In all SODs, positively charged amino acids, such as lysines, are strategically positioned within the three-dimensional structure to create an electrostatic field that guides the substrate, i.e. the superoxide anion, towards the metal catalytic center.⁸ Extensive investigations on MnSOD mimics have also emphasized the pivotal role of spatial charge distribution for SOD activity.^29-32 For instance, Policar et al. demonstrated that the introduction of positive charges in a series of MnSOD mimics enhanced SOD activity only if they were very close to the metal center (Table S1, Scheme 1),³² highlighting the challenge of modelling long-range electrostatic effects in small molecular compounds. Optimizing the charge in NiSOD mimics is even more challenging due to the negative charge at the NiSOD catalytic site. In this study, appending arginine residues to small ATCUN motifs yielded Ni^II peptide complexes exhibiting catalytic activities comparable to, or even surpassing, those of positively charged MnSOD mimics (k_cat from 2.9 to 6.2×10⁶ L.mol⁻¹.s⁻¹, see Table S1). However, further extending the polyarginine chain in complex 2, which carries a 2+ charge, is unlikely to enhance SOD activity further, as previously observed with MnSOD mimics. Although the Ni^II complexes derived from an ATCUN-like scaffold described herein differ significantly from the enzyme active site, they are more efficient than peptide models derived strictly from the N-terminus of the protein. The highly preorganized ATCUN motif, with amidates and thiolates in a square-planar, rigid environment around the Ni^II cation, along with a positively charged arginine tail capable of attracting superoxide, represents a significant advancement in mimetic design.

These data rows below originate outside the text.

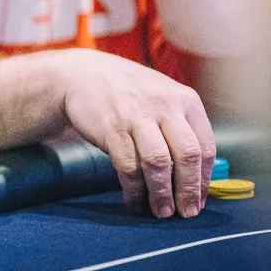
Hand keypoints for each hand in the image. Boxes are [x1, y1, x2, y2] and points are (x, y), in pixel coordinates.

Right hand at [52, 49, 215, 217]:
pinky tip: (134, 199)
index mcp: (185, 99)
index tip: (199, 199)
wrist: (82, 75)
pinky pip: (128, 167)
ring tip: (162, 211)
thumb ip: (183, 127)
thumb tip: (197, 175)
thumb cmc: (129, 92)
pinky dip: (134, 189)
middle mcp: (164, 105)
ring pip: (158, 163)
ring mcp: (136, 116)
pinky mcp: (111, 128)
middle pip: (186, 156)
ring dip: (162, 194)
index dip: (204, 179)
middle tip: (186, 212)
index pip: (205, 147)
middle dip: (188, 190)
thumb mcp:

In conclusion, through the rational design of NiSOD mimics, we engineered catalysts with SOD-like activity at physiological pH, exhibiting high performance and robustness. Leveraging the versatility of the ATCUN platform, we tailored the peptide chain for optimal catalytic properties. This work paves the way for future refinement and optimization, emphasizing the peculiar importance of the three-dimensional position of the charges. Continued efforts in this area are expected to yield compelling catalysts with diverse applications, ranging from basic research to therapeutic applications relevant to oxidative stress-related diseases.